• TO DO
1 - Name every person mentioned in the "Background and development" section of the article on the novel From Time to Time, leaving out Jack Finney.
2 - Write the next part of the article on the novel From Time to Time, picking up after its final sentence.

• DOCUMENT EXTRACT
■ ■ ■ ■ ■ ■ ■

From Time to Time
- Author: Jack Finney
- Language: English
- Genre: Science fiction
- Publisher: Simon & Schuster
- Publication date: 1995
- Publication place: United States
- Media type: Hardcover, Audiobook
- Pages: 303
- ISBN: 978-0-671-89884-7
- Preceded by: Time and Again

= From Time to Time (novel) =

1995 novel by Jack Finney

From Time to Time is a 1995 illustrated novel by American writer Jack Finney, published by Simon & Schuster. The book is the sequel to Finney's 1970 novel, Time and Again, in which Simon Morley, working on a secret government project in 1970, travels back to New York City in 1882. In this sequel, Morley journeys to New York City in 1912 in an attempt to prevent World War I, continuing the series' exploration of time travel, historical causality, and the consequences of individual actions. As in the first novel, From Time to Time makes extensive use of news clippings, period illustrations, and photographs, integrating these materials directly into the narrative to immerse readers in the past.

A further sequel was planned but never completed; Finney died in November 1995, shortly after the publication of From Time to Time.

== Background and development ==
Following the success of Time and Again, Jack Finney continued to explore the mechanisms and implications of his photographic-based method of time travel. He began seriously thinking about the sequel in the late 1980s, studying books on the period but largely relying on primary sources, including newspapers, human-interest stories, and advertisements. He corresponded with the Library of Congress and the New York Public Library for the Performing Arts to obtain photographs and theatre programs to illustrate the novel. His research also included close study of contemporary transportation technology, and the period's popular entertainment, such as vaudeville and early aviation displays. Among Finney's subjects of interest was the early aviator Frank Trenholm Coffyn, who offered plane rides over Manhattan for $5 in 1912; a photograph of Coffyn's plane is included in the novel. (Finney studied maps and visual materials to imagine what Simon Morley would have seen while flying over the city with Coffyn).

Finney spent years refining the sequel's historical framework, concentrating on the political climate of the early 20th century and the diplomatic tensions preceding the First World War. According to a contemporary New York Times Magazine piece, Finney developed a particular interest in the real-life figure of Archibald Butt — military aide to Presidents Theodore Roosevelt and William Howard Taft — whose death aboard the Titanic provided a historically grounded pivot for the novel's central mission to alter the course of international events. The same article suggested that Finney's growing preoccupation with the fragility of historical moments, particularly those linked to the approach of global conflict, influenced the novel's focus on whether individual intervention could avert large-scale catastrophe.

Finney repeatedly abandoned the project — at least five times — due to writer's block, but was ultimately persuaded to return to it and complete the novel by both his literary agent and his family, who encouraged him to finish what would become his final book.

■ ■ ■ ■ ■ ■ ■

• INFORMATION PROVIDED
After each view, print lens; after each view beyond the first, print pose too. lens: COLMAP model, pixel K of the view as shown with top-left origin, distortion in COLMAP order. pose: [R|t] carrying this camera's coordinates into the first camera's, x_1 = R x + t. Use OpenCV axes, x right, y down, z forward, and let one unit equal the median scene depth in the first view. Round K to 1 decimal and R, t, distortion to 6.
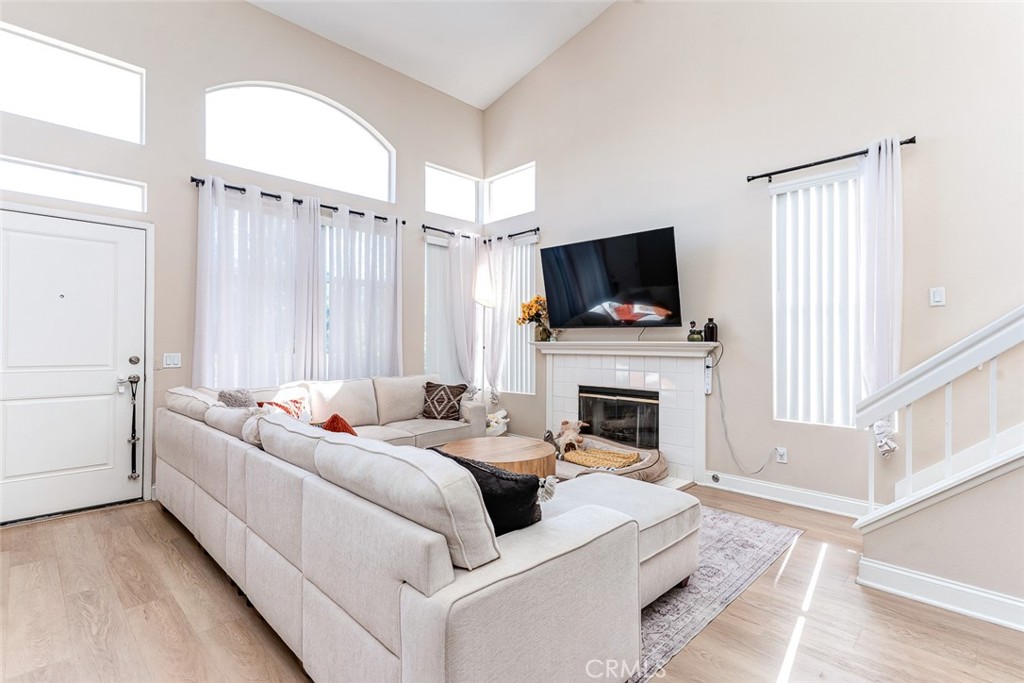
lens RADIAL K [[480.3, 0, 510.6], [0, 480.3, 340.8], [0, 0, 1]] dist [0.004308, 0.000313]
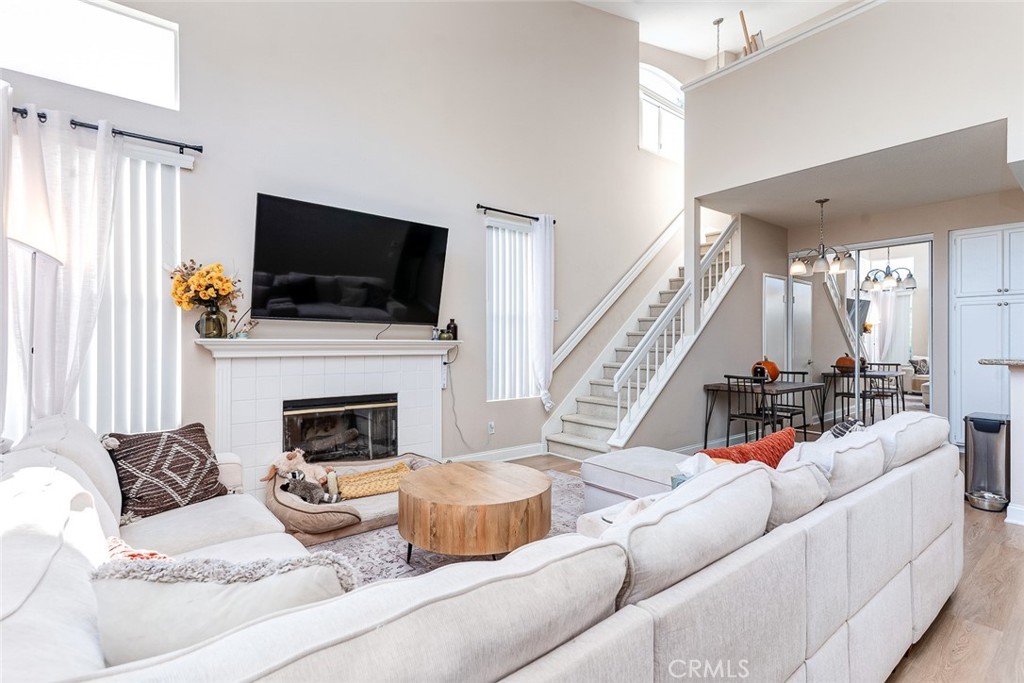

■ ■ ■ ■ ■ ■ ■

• RESPONSES
1 - Simon Morley, Frank Trenholm Coffyn, Archibald Butt, Theodore Roosevelt, William Howard Taft

2 -
==Plot summary==

At the end of Time and Again, Morley had prevented the meeting of the parents of the founder of the time travel Project, Dr. Danziger, and ensured that Dr. Danziger would not be born, and that the Project would not occur.

But Major Ruben Prien of the Project still has residual memories of what would have happened. He is able to put the pieces together. He finds another time traveler, John McNaughton, more or less stranded in the present (the 1970s) by Morley's actions. McNaughton is able to go to the point where Morley had altered time and prevent Morley's actions. The original timeline, with the Project, is now back in place.

Morley has settled down in the 1880s, married Julia, and works as a graphic artist. He is, however, vaguely dissatisfied with his life — knowing that he was unable to stop the Project, he eventually returns to the 1970s to see what might be going on with the Project, which has in fact become moribund. Prien soon realizes that Morley is back, and arranges a meeting with him.

Prien persuades Morley that it might be possible to prevent World War I, and Morley travels back in time to the year 1912. Not only does he do it to head off the devastating war, as in the original novel, he has a personal desire to travel in time. His motive to visit the spring of 1912 is to see the brief-lived vaudeville act, "Tessie and Ted", who, we finally learn, are Morley's great aunt and the father who died when Morley was only two years old. He sees them, but forgoes any interaction with them. His primary purpose in visiting 1912 is to find the mysterious "Z", a confidential agent of President Taft whose quiet trip to Europe would have assured peace and prevented the World War, had Z not vanished from the scene, after getting the written assurances he needed, but before returning home. Once Z is found, Morely can do whatever is required to prevent Z from vanishing.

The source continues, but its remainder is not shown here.